15. Três candidaturas que não contámos nem entre as do sistema nem entre as independentes (pois duas delas são meras "jogadas" de pequenos partidos comunistas e a terceira, a do economista Ricardo Nunes, não passando de uma veleidade, acaba por se integrar na de Freitas do Amaral) vêem-se impugnadas pelo Tribunal Constitucional por não cumprirem um Artigo, o 13.º, da Lei Eleitoral. Orlando Vitorino faz depender a formalização da sua candidatura da impugnação, que requer ao Tribunal Constitucional, dos quatro candidatos do sistema por não terem cumprido 14 Artigos da Lei Eleitoral. O Tribunal recusa tal impugnação e Orlando Vitorino não formaliza a candidatura.
16. As votações realizam-se no dia 26 de Janeiro de 1986. A percentagem das abstenções é contada em relação ao número de eleitores. A percentagem dos candidatos é contada em relação ao número dos votantes. Desta diferença e critérios aritméticos, resulta que a percentagem de abstenções é apresentada como sendo de 21% quando é, na verdade, de 27%. Houve segunda volta de votações em 16 de Fevereiro. Pela escassa diferença de uns 130 mil votos em 7 milhões e meio de eleitores, vence Mário Soares.

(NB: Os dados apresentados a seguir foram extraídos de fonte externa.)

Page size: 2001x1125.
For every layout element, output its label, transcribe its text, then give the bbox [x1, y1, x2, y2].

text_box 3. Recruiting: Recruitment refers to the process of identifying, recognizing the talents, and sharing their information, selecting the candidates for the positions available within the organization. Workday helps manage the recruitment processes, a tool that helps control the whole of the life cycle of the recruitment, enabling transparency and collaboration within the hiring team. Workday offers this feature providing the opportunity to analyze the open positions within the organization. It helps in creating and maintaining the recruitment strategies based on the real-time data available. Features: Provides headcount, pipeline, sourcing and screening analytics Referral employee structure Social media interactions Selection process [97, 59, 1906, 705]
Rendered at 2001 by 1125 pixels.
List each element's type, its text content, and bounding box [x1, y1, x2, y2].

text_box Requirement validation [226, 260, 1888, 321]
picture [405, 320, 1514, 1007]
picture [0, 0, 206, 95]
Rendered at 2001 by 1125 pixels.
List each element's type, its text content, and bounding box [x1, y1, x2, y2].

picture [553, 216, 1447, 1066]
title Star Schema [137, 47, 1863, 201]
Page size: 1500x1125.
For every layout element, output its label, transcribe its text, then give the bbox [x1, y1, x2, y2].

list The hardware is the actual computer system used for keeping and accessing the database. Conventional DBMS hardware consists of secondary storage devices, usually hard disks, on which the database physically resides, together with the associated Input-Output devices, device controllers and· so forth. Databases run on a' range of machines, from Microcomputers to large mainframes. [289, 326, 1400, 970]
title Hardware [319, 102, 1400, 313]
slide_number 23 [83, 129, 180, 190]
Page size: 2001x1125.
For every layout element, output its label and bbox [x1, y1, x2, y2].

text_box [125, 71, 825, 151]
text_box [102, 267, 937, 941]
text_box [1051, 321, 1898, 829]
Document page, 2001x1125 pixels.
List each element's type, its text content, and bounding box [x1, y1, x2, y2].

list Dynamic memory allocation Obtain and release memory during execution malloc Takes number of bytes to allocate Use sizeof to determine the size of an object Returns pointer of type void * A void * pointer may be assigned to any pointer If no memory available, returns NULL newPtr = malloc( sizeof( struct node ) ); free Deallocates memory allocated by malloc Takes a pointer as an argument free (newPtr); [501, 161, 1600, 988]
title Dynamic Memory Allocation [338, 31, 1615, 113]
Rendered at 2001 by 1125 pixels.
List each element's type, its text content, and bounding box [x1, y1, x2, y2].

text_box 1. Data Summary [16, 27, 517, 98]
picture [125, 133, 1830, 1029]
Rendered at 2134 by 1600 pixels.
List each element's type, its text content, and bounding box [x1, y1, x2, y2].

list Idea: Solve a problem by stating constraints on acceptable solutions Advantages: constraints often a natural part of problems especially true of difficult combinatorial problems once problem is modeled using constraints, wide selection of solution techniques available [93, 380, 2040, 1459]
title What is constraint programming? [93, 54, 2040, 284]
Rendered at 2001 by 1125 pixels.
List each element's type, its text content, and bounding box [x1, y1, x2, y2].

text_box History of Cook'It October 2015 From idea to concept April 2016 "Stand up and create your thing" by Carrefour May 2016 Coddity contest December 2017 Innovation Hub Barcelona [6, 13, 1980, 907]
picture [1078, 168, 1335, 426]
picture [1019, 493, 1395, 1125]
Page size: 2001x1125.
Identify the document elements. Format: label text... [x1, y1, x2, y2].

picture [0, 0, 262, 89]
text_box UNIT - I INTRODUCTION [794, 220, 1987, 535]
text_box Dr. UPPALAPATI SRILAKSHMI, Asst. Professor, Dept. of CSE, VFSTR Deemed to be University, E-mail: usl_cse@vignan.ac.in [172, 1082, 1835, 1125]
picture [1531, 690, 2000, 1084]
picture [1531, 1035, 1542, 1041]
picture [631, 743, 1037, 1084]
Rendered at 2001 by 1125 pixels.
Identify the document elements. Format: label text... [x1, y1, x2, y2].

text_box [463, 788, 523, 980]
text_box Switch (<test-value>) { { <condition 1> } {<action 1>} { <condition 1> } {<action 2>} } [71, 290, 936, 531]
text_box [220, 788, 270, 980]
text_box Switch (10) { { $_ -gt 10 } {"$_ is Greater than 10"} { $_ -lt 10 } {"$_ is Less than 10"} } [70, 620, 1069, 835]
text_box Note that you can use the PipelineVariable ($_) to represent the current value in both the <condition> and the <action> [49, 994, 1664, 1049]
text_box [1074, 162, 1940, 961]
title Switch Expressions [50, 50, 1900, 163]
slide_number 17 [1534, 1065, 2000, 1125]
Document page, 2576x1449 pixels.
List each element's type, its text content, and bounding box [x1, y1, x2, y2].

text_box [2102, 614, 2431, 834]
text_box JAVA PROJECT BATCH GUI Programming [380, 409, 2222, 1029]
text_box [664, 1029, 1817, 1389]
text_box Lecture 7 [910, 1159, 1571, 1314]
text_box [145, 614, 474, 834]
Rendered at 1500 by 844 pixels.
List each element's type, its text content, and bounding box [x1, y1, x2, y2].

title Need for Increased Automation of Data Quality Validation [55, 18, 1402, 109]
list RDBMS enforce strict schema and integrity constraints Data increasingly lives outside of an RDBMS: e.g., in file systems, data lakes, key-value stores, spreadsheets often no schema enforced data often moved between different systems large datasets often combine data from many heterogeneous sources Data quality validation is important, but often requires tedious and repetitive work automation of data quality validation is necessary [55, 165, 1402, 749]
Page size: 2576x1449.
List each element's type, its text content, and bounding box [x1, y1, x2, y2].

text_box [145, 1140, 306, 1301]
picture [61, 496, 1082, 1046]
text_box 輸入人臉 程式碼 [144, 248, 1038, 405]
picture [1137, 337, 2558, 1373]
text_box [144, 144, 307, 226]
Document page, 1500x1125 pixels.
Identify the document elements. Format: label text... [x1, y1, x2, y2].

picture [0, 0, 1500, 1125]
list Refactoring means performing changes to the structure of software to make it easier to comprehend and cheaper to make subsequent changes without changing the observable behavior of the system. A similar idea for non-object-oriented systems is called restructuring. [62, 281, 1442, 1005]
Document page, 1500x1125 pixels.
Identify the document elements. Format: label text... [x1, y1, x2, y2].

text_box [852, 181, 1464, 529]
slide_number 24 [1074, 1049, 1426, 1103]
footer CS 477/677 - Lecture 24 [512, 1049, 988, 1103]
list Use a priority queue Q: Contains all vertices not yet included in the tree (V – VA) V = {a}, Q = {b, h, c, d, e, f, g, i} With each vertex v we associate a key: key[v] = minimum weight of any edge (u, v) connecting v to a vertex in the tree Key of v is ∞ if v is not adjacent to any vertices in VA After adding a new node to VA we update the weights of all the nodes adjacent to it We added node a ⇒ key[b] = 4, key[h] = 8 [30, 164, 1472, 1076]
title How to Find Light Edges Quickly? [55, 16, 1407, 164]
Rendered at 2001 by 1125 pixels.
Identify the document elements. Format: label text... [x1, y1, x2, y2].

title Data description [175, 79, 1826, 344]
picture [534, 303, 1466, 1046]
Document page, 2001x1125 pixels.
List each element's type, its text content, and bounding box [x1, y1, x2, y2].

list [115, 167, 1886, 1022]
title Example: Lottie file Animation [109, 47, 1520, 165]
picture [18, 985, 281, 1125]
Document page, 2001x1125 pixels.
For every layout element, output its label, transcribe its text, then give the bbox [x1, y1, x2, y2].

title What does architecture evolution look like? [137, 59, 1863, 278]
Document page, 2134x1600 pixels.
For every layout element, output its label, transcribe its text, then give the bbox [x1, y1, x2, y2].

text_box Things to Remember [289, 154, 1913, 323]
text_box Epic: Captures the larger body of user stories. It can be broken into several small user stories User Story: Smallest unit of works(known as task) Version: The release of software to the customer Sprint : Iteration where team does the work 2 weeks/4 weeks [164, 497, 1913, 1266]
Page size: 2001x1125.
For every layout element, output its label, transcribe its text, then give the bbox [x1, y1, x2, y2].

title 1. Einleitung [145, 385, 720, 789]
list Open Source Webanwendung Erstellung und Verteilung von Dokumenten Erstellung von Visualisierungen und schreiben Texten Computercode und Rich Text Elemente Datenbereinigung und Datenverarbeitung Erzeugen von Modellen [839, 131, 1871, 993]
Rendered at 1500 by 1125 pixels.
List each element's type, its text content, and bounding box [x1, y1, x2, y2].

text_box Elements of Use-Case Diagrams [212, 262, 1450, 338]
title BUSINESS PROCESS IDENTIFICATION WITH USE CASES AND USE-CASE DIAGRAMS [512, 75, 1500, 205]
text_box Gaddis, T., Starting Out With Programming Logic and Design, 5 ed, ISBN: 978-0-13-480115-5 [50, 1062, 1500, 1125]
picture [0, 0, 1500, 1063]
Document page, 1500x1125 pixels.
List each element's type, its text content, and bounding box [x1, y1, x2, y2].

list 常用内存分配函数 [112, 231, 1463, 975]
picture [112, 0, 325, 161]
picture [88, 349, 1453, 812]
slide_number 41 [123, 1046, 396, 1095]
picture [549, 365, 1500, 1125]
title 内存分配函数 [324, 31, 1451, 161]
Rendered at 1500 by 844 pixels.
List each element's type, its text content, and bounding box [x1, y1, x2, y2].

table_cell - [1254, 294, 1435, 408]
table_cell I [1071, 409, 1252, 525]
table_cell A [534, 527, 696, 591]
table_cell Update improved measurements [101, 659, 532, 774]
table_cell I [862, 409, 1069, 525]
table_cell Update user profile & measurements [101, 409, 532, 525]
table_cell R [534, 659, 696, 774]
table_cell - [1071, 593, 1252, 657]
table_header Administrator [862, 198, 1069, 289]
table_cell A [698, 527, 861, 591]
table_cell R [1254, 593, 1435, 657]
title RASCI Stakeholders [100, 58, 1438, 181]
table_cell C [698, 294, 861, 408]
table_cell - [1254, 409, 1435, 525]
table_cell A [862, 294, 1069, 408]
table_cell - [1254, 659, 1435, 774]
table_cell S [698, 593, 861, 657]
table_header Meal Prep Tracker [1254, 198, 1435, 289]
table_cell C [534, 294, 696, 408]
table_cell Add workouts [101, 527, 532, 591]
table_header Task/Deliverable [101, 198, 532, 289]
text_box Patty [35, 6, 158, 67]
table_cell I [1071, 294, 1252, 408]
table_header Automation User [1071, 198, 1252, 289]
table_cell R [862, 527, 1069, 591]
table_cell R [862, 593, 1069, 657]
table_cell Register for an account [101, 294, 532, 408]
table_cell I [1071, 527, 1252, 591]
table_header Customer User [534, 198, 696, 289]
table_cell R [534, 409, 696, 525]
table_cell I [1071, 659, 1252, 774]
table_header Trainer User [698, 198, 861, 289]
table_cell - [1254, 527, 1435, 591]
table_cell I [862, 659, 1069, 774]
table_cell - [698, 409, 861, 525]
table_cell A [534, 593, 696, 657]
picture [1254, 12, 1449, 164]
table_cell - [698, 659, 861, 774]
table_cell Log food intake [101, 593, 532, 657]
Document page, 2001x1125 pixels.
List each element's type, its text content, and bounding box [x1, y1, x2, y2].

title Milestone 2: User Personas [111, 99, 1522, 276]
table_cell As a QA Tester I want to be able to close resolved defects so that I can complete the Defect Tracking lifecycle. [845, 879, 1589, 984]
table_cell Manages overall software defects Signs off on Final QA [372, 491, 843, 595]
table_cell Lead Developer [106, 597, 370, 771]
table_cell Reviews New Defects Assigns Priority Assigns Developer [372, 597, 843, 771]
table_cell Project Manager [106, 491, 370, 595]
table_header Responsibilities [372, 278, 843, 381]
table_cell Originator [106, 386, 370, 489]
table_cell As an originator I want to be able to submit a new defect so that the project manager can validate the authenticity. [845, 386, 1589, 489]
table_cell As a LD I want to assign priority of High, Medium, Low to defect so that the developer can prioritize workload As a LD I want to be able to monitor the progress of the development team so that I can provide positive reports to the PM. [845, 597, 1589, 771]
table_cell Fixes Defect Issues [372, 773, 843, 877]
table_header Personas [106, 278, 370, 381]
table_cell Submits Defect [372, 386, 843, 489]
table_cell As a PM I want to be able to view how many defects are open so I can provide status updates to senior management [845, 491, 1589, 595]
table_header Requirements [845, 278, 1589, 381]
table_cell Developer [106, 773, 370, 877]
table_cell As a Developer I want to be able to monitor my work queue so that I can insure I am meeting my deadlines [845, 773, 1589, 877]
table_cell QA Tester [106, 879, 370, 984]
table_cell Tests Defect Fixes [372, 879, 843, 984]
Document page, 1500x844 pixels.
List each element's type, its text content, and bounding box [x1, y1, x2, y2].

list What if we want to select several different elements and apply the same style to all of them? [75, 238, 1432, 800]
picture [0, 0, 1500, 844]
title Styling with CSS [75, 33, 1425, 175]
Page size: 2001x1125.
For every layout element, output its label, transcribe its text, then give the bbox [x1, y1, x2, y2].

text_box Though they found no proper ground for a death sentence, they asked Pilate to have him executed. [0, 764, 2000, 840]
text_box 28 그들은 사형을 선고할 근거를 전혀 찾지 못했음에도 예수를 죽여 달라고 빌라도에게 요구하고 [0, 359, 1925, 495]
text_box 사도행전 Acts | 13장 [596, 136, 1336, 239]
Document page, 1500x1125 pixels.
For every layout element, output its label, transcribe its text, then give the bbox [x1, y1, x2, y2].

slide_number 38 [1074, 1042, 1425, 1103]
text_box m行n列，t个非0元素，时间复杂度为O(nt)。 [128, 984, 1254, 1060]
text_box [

As abstenções são quase dois milhões.
17. Os serviços da candidatura de Orlando Vitorino fazem publicar o presente livro no qual se demonstra:
a) que o processo eleitoral foi viciado e seus resultados não exprimem, portanto, a "livre vontade popular", princípio da democracia;
b) que o candidato em tais condições eleito, não tem legitimidade para exercer a Presidência da República;
c) que o sistema político vigente constitui uma oligarquia fechada e despótica;
d) que o Povo Português possui um sistema político próprio, sistematizado e actualizado pelos seus pensadores e implícito na sua arte, seus costumes e sua história, não carecendo de importar (e desvirtuar para os aplicar) sistemas como o hoje estabelecido (in O processo das Presidenciais 86, Organizado e Publicado pelos Serviços da Candidatura de Orlando Vitorino, pp. 9-11).